TASK INSTRUCTIONS -
Copy out the records below, swapping each occurrence of "bounding box" for "enclosing rectangle" and keeping all other text unchanged.

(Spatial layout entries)
--------------------------------------------------

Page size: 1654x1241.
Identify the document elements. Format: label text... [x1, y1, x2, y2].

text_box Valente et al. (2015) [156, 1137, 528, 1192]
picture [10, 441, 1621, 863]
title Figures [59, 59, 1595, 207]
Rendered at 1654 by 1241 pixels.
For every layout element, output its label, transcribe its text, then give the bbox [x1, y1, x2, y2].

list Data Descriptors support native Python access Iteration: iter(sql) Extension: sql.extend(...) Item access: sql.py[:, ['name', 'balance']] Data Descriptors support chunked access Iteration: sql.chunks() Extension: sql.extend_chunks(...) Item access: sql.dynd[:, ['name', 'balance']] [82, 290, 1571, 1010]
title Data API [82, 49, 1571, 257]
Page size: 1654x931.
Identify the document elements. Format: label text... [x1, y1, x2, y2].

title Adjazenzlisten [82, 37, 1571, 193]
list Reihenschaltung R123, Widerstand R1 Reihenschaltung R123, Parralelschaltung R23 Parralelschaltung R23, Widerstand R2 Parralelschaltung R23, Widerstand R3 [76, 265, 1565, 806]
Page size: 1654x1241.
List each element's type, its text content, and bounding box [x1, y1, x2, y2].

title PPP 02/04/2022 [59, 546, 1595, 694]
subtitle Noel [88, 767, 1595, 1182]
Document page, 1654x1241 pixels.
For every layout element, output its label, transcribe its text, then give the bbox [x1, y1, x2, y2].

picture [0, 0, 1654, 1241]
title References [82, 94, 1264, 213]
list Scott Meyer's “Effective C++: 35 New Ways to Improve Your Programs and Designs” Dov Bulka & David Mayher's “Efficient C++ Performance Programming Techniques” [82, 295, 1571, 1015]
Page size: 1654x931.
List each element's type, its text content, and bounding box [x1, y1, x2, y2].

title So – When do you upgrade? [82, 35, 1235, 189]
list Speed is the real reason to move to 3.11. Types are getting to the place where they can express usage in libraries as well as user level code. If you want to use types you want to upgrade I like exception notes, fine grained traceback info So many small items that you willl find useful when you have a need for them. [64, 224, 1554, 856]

--------------------------------------------------

FULL ANSWER -
Page size: 1654x1241.
Identify the document elements. Format: label text... [x1, y1, x2, y2].

text_box Valente et al. (2015) [156, 1137, 528, 1192]
picture [10, 441, 1621, 863]
title Figures [59, 59, 1595, 207]
Rendered at 1654 by 1241 pixels.
For every layout element, output its label, transcribe its text, then give the bbox [x1, y1, x2, y2].

list Data Descriptors support native Python access Iteration: iter(sql) Extension: sql.extend(...) Item access: sql.py[:, ['name', 'balance']] Data Descriptors support chunked access Iteration: sql.chunks() Extension: sql.extend_chunks(...) Item access: sql.dynd[:, ['name', 'balance']] [82, 290, 1571, 1010]
title Data API [82, 49, 1571, 257]
Page size: 1654x931.
Identify the document elements. Format: label text... [x1, y1, x2, y2].

title Adjazenzlisten [82, 37, 1571, 193]
list Reihenschaltung R123, Widerstand R1 Reihenschaltung R123, Parralelschaltung R23 Parralelschaltung R23, Widerstand R2 Parralelschaltung R23, Widerstand R3 [76, 265, 1565, 806]
Page size: 1654x1241.
List each element's type, its text content, and enclosing rectangle [x1, y1, x2, y2].

title PPP 02/04/2022 [59, 546, 1595, 694]
subtitle Noel [88, 767, 1595, 1182]
Document page, 1654x1241 pixels.
For every layout element, output its label, transcribe its text, then give the bbox [x1, y1, x2, y2].

picture [0, 0, 1654, 1241]
title References [82, 94, 1264, 213]
list Scott Meyer's “Effective C++: 35 New Ways to Improve Your Programs and Designs” Dov Bulka & David Mayher's “Efficient C++ Performance Programming Techniques” [82, 295, 1571, 1015]
Page size: 1654x931.
List each element's type, its text content, and enclosing rectangle [x1, y1, x2, y2].

title So – When do you upgrade? [82, 35, 1235, 189]
list Speed is the real reason to move to 3.11. Types are getting to the place where they can express usage in libraries as well as user level code. If you want to use types you want to upgrade I like exception notes, fine grained traceback info So many small items that you willl find useful when you have a need for them. [64, 224, 1554, 856]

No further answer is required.